Of dichotomy in opinion on life sentence
18.Nevertheless, the court is aware that the death sentence was substituted for a less severe sentence of life imprisonment by the President in exercise of his power of mercy in accordance with article 133(1)(c) of the Constitution. Although the Court of Appeal in Julius Kitsao Manyeso vs. R  eKLR declared life sentence to be unconstitutional, it appears from later decisions that the opinion is divided on whether life sentence is unconstitutional for it does not provide any prospects for rehabilitation or its indeterminate nature.
19.There are those who hold the opinion that it is unconstitutional; and have based their justification on the theory of punishment- rehabilitation—which postulates that the purpose of punishment is to make the offender capable of returning to society and functioning as a law-abiding member of the community which is a matter of the right to human dignity under article 28 of the Constitution and relevant international instruments on human rights.
20.And there are those who posit that, life sentence is, of itself, a lawful sentence; and although it may appear harsh due to its indeterminate nature, it is not immutable or irreducible; and thus, not unconstitutional. And, a corollary argument is that, it is the work of the legislature to prescribe through legislation, what constitutes life sentence.
21.This state of affairs presents a dilemma; whether it is axiomatic that nobody should be condemned or continue to serve life sentence.
22.Be that as it may, what is appropriate sentence given the circumstances of this case?
23.Judicial discretion is exercised upon defined principles of law, facts and circumstances of the case. Appropriate sentence therefore draws upon the facts and the circumstances of the case. See the Court of Appeal in the case of Thomas Mwambu Wenyi vs Republic (2017) eKLR which cited the decision of the Supreme Court of India in Alister Anthony Pereira Vs State of Mahareshtra at paragraph 70-71 that:
24.See also Francis Karioko Muruatetu & Another –vs- Republic where the Supreme Court stated the guidelines and mitigating factors in a re-hearing sentence.
25.The Judiciary Sentencing Policy Guidelines lists the relevant factors in sentencing at page 15 paragraph 4.1. Among others; the gravity of the offence, the threat of violence against the victim, the nature and type of weapon used by the Applicant to inflict harm.
Applying the test…
26.In the case before the court, the applicant robbed Kariuki James of his motorcycle KMCU 191N, cash kshs. 800/= and mobile phone X10. and wallet all valued at Kshs. 90,000/=. The applicant was armed with crude weapon. The offence was committed in a cruel and brutal manner to the victim; violence was used on, leaving him unconscious. The offence is also serious; a robbery with violence. And, the weapons used were also dangerous weapons. In the circumstances of this case, deterrent sentence is most appropriate.
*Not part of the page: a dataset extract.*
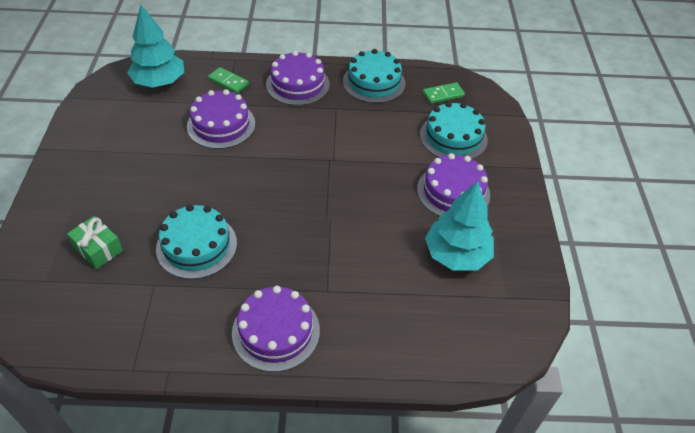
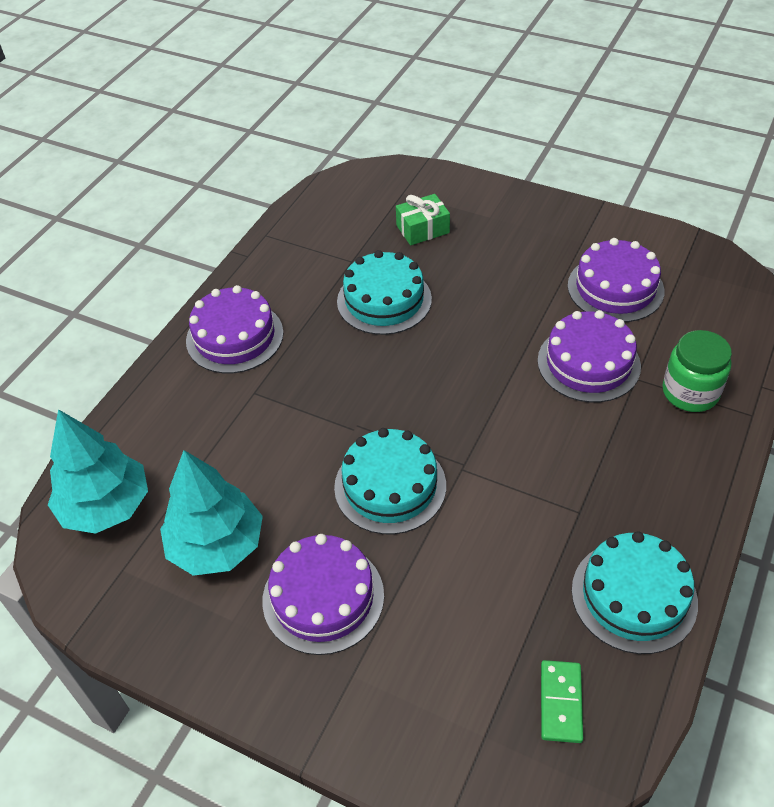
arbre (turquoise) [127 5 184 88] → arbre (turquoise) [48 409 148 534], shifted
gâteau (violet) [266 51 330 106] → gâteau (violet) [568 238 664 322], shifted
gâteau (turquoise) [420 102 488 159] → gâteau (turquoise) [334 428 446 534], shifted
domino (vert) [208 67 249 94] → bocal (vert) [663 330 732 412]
27.Is life sentence appropriate sentence?
28.The circumstances of this case; the severity of the offence, the dangerous weapons used, the brutal manner the offence was committed, and the force or violence applied on the victim; justify life sentence.
29.Accordingly, section 333(2) of the Criminal Procedure Code may not apply.
30.In the upshot, the applicant’s application lacks merit and is hereby dismissed.